What attracted you to your spouse? His eyes? Her laugh? Does he quote Tolkien in her sleep, just like you? Did you meet at your microbiology club in college? What if one level of similarity and attraction went deeper than that, say, down to the cellular level? A new study from the University of Colorado-Boulder has shown that spouses tend to have DNA that is more similar to one another than to a different randomly selected person. The results of the study have been published in the Proceedings of the National Academy of Sciences.
The researchers utilized 825 couples who were non-Hispanic white Americans. Each participant’s genome was compared to their spouse and then to two other people who were randomly selected. Altogether, the study compared about 1.7 million single nucleotide polymorphisms (SNPs). Couples were more likely to be similar to one another than to the people with whom they were randomly paired.
“It’s well known that people marry folks who are like them,” lead author Benjamin Domingue said in a press release. “But there’s been a question about whether we mate at random with respect to genetics.”
When population genetics assumptions are made, a very common one is that mating is random. We know this isn't entirely true, as people generally have a criteria which they use when finding a mate. Further understanding mating pairs on a genetic level will help refine the models used by scientists, allowing for more accurate predictions. However, researchers are also very familiar with nonrandom, assortative mating where traits like education and economic background are concerned. In short, two custodians could be very happy together, and two lawyers could be very happy together, but it is much less likely that a custodian and a lawyer would be happy together due to the vast difference in education and income. (Please do not get offended. There’s absolutely nothing wrong with being a lawyer, if that’s how someone chooses to live his or her life.)

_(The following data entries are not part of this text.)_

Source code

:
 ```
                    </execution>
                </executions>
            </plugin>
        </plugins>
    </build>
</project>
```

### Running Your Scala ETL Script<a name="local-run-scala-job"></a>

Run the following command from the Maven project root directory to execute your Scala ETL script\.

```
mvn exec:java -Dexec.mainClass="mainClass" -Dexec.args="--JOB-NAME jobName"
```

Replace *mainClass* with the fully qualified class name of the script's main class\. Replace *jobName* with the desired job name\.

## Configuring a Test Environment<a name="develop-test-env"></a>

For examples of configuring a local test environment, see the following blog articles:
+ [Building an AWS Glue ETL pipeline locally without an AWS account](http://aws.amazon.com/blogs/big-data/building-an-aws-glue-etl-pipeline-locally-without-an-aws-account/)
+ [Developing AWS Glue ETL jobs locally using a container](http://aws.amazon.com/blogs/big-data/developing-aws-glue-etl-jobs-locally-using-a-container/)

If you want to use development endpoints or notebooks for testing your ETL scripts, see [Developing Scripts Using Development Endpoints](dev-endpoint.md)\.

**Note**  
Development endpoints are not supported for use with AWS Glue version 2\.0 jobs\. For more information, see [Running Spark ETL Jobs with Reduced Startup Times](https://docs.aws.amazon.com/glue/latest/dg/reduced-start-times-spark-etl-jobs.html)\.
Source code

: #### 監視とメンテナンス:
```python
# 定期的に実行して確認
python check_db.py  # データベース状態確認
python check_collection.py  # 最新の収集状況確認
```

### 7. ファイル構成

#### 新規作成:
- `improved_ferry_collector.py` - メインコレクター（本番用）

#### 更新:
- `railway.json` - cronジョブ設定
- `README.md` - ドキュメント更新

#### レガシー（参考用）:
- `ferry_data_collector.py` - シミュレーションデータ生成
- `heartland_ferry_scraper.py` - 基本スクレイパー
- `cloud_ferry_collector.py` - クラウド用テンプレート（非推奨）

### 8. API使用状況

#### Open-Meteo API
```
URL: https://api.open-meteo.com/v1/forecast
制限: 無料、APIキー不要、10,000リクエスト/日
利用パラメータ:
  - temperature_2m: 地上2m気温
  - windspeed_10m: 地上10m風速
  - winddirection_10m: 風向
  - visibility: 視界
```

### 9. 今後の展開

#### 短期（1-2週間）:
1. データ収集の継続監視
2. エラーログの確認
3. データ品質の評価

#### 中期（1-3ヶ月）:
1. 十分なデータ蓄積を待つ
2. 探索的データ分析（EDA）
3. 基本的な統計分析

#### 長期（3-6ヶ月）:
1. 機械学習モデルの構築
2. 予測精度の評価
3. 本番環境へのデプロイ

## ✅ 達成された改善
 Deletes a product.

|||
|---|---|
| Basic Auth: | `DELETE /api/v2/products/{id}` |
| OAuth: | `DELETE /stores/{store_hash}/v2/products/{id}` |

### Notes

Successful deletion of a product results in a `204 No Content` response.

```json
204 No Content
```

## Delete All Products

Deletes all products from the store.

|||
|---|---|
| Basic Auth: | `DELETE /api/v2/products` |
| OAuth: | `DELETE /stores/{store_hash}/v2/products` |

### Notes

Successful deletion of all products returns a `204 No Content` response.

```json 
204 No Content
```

The researchers have noted that based on this study, this “genetic assortative mating” explains about 10% of educational assortative mating. While genetics appear to be a factor in mate choice, it is a small one.
Of course, this study doesn’t definitively prove much of anything in itself, but it does set the stage for a wealth of follow-up study, including exploring if people choose friends based on DNA as well. In 2012, it was reported that 1 in 12 marriages were of people of different ethnicities, which would likely alter the results about choosing a partner based on similar DNA. The researchers will need to expand their scope to include participants more representative of America’s diversity in the future. Analyzing the SNPs could also provide more clues about which traits humans use in choosing relationships, either romantic or plutonic.